Prior to 2010, Oak Cliff was dry, which meant residents had no convenient place to buy their favorite brew. The house became an underground Oak Cliff fixture. Paleteros would fill their carts with beer to fool cops and sell the contraband suds on the sly. Nazerian says he loves his neighborhood and all the craziness that comes with it. With his Bishop Arts developments, he wants to preserve the culture of Oak Cliff and help it flourish. “Anyone who has some level of rigor and discipline can build a building,” Nazerian says. “But bringing a place to life and a building to life—that’s an alchemy that no one knows exactly how to do, but I think we all have some ideas about what makes a place feel good.”

The Way Things Were

Nazerian is part of a new class of developers returning to the way communities were built in America before the automobile had people flocking to the suburbs. In the 19th and early 20th centuries, “walkable urban” was the form of the day in metro cities and streetcar-driven neighborhoods like Oak Cliff.
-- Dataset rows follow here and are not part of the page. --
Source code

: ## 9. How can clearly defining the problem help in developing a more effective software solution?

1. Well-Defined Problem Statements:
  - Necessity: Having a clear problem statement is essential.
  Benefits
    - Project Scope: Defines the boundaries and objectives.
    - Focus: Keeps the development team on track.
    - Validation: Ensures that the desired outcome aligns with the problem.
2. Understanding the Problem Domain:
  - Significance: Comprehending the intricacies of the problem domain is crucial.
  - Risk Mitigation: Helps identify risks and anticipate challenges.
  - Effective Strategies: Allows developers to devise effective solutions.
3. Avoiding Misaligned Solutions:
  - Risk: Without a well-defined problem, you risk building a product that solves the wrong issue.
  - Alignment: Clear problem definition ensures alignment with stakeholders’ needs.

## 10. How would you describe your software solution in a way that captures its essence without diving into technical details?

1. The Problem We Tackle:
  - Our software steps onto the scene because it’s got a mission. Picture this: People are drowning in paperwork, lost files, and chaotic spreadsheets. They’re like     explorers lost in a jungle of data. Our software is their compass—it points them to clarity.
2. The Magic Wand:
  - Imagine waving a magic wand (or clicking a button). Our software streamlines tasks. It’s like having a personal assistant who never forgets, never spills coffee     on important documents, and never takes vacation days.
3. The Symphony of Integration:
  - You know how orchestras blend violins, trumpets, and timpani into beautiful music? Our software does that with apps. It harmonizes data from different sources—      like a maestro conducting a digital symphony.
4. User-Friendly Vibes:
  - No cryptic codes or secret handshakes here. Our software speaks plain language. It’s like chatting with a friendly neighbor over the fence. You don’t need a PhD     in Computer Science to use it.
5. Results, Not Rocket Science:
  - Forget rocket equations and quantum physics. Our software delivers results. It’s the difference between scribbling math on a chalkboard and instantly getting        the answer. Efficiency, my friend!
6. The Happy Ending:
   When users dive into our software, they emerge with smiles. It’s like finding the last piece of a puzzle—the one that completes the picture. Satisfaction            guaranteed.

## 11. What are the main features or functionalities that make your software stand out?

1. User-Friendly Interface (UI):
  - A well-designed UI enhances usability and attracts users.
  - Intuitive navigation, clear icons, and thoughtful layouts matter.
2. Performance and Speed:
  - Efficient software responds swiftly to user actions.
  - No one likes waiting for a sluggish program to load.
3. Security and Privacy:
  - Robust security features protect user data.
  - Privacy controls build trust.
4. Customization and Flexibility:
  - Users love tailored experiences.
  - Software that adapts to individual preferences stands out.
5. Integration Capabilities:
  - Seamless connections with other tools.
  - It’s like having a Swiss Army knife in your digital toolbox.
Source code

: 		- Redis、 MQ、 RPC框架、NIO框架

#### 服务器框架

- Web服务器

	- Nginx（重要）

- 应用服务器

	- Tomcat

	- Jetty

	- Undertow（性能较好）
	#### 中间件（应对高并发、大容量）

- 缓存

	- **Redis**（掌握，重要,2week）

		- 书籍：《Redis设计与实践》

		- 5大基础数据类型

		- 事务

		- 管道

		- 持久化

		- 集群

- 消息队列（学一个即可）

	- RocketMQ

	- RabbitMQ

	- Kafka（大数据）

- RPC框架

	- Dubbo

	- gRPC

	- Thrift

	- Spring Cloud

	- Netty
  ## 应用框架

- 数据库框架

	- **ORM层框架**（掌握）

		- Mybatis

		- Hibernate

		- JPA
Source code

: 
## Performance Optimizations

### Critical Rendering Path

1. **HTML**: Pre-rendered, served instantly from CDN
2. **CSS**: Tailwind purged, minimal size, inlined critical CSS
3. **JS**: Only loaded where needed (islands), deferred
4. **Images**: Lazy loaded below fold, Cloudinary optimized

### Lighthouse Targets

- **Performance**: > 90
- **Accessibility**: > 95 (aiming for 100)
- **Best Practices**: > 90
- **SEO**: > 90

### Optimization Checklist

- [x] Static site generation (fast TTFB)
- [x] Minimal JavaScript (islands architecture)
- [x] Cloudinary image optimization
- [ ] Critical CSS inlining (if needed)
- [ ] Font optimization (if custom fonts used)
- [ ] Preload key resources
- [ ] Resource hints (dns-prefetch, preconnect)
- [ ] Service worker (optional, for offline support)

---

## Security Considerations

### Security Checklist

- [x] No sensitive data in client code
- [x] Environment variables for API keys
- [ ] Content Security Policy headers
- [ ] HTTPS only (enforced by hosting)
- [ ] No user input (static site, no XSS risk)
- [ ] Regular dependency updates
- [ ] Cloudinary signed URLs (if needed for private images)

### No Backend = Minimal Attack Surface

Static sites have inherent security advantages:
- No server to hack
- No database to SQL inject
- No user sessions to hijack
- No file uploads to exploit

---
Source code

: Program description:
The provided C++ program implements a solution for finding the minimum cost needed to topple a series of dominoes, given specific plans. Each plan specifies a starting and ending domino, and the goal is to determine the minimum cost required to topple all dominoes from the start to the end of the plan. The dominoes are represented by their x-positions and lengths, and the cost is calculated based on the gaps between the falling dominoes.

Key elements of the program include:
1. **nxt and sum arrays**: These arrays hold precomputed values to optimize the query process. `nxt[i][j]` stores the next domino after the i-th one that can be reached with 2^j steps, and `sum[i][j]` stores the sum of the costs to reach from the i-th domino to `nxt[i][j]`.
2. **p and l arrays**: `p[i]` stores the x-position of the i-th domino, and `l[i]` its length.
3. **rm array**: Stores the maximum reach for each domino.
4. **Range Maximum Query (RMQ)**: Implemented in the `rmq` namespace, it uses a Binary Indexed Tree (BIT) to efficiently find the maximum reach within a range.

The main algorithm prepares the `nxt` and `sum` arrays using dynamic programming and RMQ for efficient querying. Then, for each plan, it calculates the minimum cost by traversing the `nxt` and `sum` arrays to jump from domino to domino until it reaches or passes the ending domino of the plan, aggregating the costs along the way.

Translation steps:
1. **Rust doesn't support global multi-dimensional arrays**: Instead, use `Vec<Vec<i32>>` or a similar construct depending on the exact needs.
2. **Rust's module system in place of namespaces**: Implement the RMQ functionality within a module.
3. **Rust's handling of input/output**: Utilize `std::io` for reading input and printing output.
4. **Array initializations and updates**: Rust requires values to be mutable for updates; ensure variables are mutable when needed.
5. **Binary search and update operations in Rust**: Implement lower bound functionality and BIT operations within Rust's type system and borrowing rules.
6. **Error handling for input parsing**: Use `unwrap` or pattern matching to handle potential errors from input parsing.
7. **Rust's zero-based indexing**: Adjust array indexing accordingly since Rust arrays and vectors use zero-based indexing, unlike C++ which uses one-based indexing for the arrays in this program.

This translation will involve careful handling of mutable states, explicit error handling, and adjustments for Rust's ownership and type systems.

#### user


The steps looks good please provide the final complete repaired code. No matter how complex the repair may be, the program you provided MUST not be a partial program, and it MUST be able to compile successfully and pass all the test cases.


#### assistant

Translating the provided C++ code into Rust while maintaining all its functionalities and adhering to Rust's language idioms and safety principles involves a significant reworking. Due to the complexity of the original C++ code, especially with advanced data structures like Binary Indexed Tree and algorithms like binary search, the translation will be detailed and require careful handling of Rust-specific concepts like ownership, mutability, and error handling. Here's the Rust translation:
Change began locally in the 1990s, most notably in Uptown and Sundance Square in Fort Worth. The trend percolated for a while but more recently has been accelerating; driven by a convergence of strong demand and a growing acceptance by lenders, walkable urban is on track to become the dominant form of new real estate.

That’s the word from Christopher Leinberger and Tracy Loh of The George Washington University, who conducted a study on these walkable urban places, or WalkUPs as they’ve dubbed them. Leinberger and Loh classify a WalkUP as an urban area with a minimum walk score of 70.5, an average intersection density of greater than or equal to 100 intersections per square mile, a minimum of 1.4 million square feet of office space and/or 340,000 square feet of retail space.

The most striking indicator of this type of development’s success is its sheer economic efficiency. Across North Texas, there are 38 WalkUPs, including places like Uptown, Knox/Henderson, Preston Center, Deep Ellum, Fort Worth’s West 7th, and the like. Combined, they make up a paltry 0.1 percent of the land mass in Dallas-Fort Worth, yet they account for a whopping 12 percent of its GDP. In terms of overall efficiency, this means WalkUPs are 112 times more productive than any other type of development.

People are hungry for the connectivity that pedestrian-friendly communities provide. They want to live and work in dynamic places—and the market is responding. DFW’s 38 established WalkUPs accounted for 26 percent of the multifamily units added since 2010. Apartment occupancy across the board in the metro is holding at around 95 percent—which means there’s demand to support it. In fact, demand for walkable environments is so strong, Leinberger estimates it will take two or three decades of development to catch up. The payoff is there. Leinberger’s and Loh’s study, which is available online, found average rents in income-producing properties (office, retail, and multifamily) within WalkUPs to be 37 percent higher than the regional average. The neighborhoods also purvey a softer benefit: social equity through access to transit and a wide mix of housing options.

The bad news for DFW: We’re behind the trend—and our sprawl is real. As mentioned, walkable urban accounts for just 0.1 percent of our region’s land mass. This compares to averages that range from 1.5 percent to 5.5 percent in other metros.

The good news is we are learning, and Exxir Capital’s Bishop Arts project is a prime example. Leinberger and Loh point out that in 2010, walkable urban absorption in DFW was 7 percent. That number mushroomed to 17 percent for 2010-2015, the first half of the current real estate cycle. “The market has spoken,” they write. “It’s only a matter of time before most of the region’s policymakers and real estate professionals catch up with the new reality.”